I wasn't there for phở, though. I was there for dumplings. I think it's been said before that, when the name of the joint is a particular dish, that's what you should be eating, and I took that advice. I'm glad I did.
I arrived at the tail end of the lunch rush, to find the place out of pretty much everything. With a smile, the young woman at the register told me they'd have some dumplings out to me in five minutes. I considered going elsewhere, as my lunch minutes are precious, but was swayed by the promise of freshly prepared dumplings.

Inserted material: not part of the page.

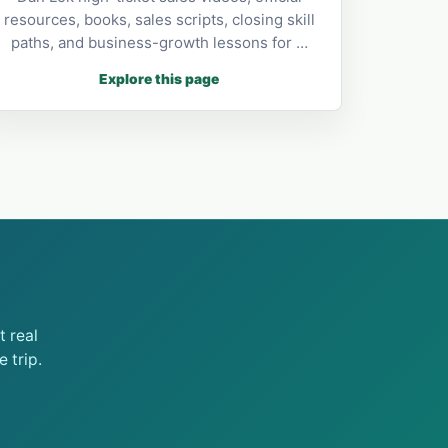
resources, books, sales scripts, closing skill
paths, and business-growth lessons for …
Explore this page
 real
 trip.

I ordered half a dozen each of pan fried pork, steamed vegetable, and deep-fried chicken dumplings and brought them back above ground to my cubicle. The following are my notes, as I took them that day:
Wrappers nicely thin but with a pleasant chew and slightly sweet flavor. Probably a bit less tender than expected from steamed dumplings, and these were steamed fresh as I waited. Filling is mostly cabbage, strongly vegetal, slightly sweet flavor, maybe the slightest kick of Chinese mustard. Reminds me of the filling in mass market, ubiquitous Chinese takeout egg rolls. Vastly improved by sauce, whose savory, salty, spicy, ginger/garlic kick plays nicely off of the simple and slightly sweet, slightly bitter filling. Filling also offers an interesting texture, with some cabbage retaining some crunch. Without sauce, these are not good. With, they're passable.
Pan Fried Pork:
Aggressively griddled on bottom. Same thin wrappers, but only folded around filling partially, like a taco. Filling is straightforward, porky but sweet, meat and green onion. Crusty bottom adds textural contrast to soft filling, chewy wrapper, offering a bit of crunchy crispness and enhanced chewiness. Also adds nice, slightly charred flavor, and considerable depth. With the sauce, these might give Baoz and Doozoo a run for their money.
Deep Fried Chicken:
Look like wontons, basically. Lost their crunch by the time I got them back to the office. Taste like vaguely "Asian" chicken McNuggets, if that's your thing.
I think I can safely rule Star Chef out for total dumpling supremacy, but their pan-fried pork dumplings are quite good. I would go back just for those. For now, though, Star Chef is like the young Richie Ryan of downtown dumplings, just starting on its path to immortality. One day, it may come down to a head-to-head battle. And there can be only one.